如今,激发公众对第一波“Me Too”审判兴趣的文化能量已然消散。所有那些本应被“Me Too”运动揭穿的强奸迷思,都悄然回归到可接受的讨论层面,尤其是关于真正的强奸受害者不会姑息施暴者的那条。在文图拉的交叉质询中,科姆斯的律师 详细讨论了文图拉在短信中似乎对那些遭遇持积极态度的言论,而文图拉现在则声称自己是被迫参与的。他们的论点暗示,如果她真的被强奸了,她绝不会愿意假装没有被强奸。
在现实生活中,性侵受害者与施暴者保持联系,甚至有时为其掩护的情况极为常见。大多数性暴力施暴者都认识受害者,而且在很多情况下——尤其是在这些名人案件中——他们也掌握着受害者的职业或经济权力。所有这些因素加在一起,导致幸存者往往不愿与施暴者彻底断绝关系。所有这些问题在2017年的MeToo运动中都曾被详细讨论过。

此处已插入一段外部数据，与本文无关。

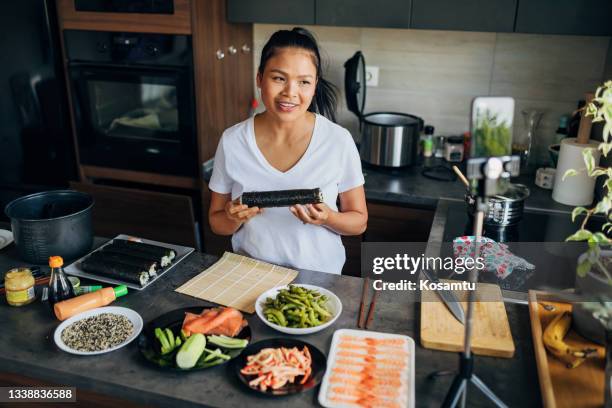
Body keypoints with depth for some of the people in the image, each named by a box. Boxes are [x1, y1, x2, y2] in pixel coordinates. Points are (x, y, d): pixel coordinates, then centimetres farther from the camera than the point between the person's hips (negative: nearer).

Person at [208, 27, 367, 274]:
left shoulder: (339, 141, -9)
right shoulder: (231, 142, -6)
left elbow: (359, 221, 2)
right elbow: (216, 222, 5)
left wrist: (327, 218, -18)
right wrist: (235, 218, -16)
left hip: (318, 277, -1)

然而,哈维·韦恩斯坦拥有一些高调的支持者,他们大肆宣扬受害者在他袭击后仍与他保持联系的事实。科姆斯的律师在本案中也援引了同样的论点,法官阻止了检察官就强制控制问题提供专家证词。显然,这一论点说服了足够多的陪审团成员,使他们觉得没有必要以科姆斯面临的最严重指控定罪。
Me Too运动确实取得了法律上的胜利,但这些胜利只是暂时的——偶尔会有一年的期限。它最大的成就在于文化上的变革。而且,这些变革似乎每天都在逐渐消亡。康布斯案的判决结果好坏参半,以及康布斯的部分胜利,都表明了这些变革的严重衰败。